Sgominata la banda di ladri di e-bike
Sgominata una banda di ladri specializzata nelle spaccate notturne di negozi di e-bike. I componenti, tre arrestati e altri due irreperibili perché fuggiti all’estero, agivano nel Bresciano ma come è risultato dalle indagini della polizia e dei carabinieri di Brescia, hanno fatto diversi colpi anche nel Mantovano, soprattutto per procurarsi i mezzi (furgoni in particolare) per sfondare le vetrine rinforzate dei negozi di e-bike. Il furto in casa nel Mantovano, a Marmirolo, è avvenuto alla fine di giugno ed è stato il più consistente, con un bottino del valore di 35mila euro. La banda era formata da persone di nazionalità moldava (con diversi alias) e gli arresti effettuati a Ghedi nella giornata di ieri. I cinque indagati sono ritenuti responsabili di associazione per delinquere finalizzata alla commissione di furti, con particolare riferimento a spaccate notturne a danno di esercizi commerciali per la vendita di “e-bike ”, commessi nel Bresciano nonché a furti aggravati in abitazione e ricettazione commessi nelle province di Mantova (in particolare a Castiglione delle Stiviere e a Marmirolo), Verona e Piacenza.
L’organizzazione dell’attività criminale della banda, contava su una più ampia rete di ricettatori ed esecutori. È chiaro che ci saranno sviluppi nelleindagini. Nel Mantovano la gang non risulta al momento aver colpito nei negozi ma è stata responsabile di furti di autoveicoli da abitazioni private o di aver ricevuto da altri i veicoli rubati.

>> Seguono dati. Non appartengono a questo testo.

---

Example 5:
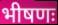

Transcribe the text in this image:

भीषणः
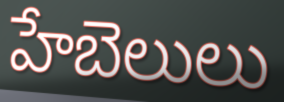
హేబెలులు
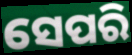
ସେପରି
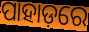
ପାହାଡ଼ରେ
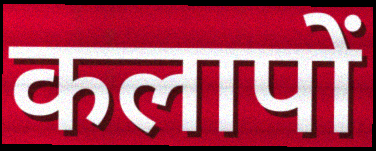
कलापों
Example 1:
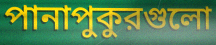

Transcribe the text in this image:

পানাপুকুরগুলো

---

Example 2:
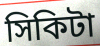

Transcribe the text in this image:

সিকিটা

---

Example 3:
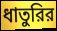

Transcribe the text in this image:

ধাতুরির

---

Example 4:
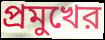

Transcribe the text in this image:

প্রমুখের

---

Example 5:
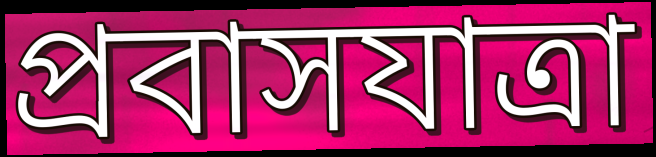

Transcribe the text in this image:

প্রবাসযাত্রা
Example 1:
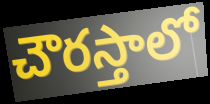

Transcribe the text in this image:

చౌరస్తాలో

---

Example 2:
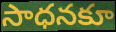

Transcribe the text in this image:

సాధనకూ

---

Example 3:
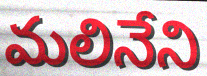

Il furto che sarebbe stato eseguito direttamente da membri della banda nella nostra provincia risale allo scorso 30 giugno, quando alcuni dei componenti si sono introdotti in una casa a Marmirolo nella notte. Nell’appartamento erano presenti marito e moglie. I ladri si sono portati via un Pc portatile, un paio di scarpe sportive ma soprattutto una Bmw 318 e un Honda Jazz. Valore del bottino: 35mila euro.
Due mesi prima, alla fine di aprile, la banda aveva invece ricevuto da altre persone veicoli rubati da aziende nell’Alto Mantovano e utilizzati subito per spaccate in negozi di bici.
Il furgone Iveco Daily utilizzato come ariete per sfondare la vetrina di una negozio di e-bike a Idro il 23 aprile, ad esempio, era stato rubato lo stesso giorno in un autofficina di Castiglione delle Stiviere.
Un altro veicolo rubato a un mantovano (denunciato ai carabinieri di Porto), una Kia spooirtage, era stato ricettato dalla banda il 26 aprile e rinvenuto il 2 maggio a Salò.
Una ditta di Marmirolo, nella stessa data, aveva subito il furto di una Ford Ranger e di una Volkswagen Polo. I due veicoli erano poi stati consegnati ai membri della banda.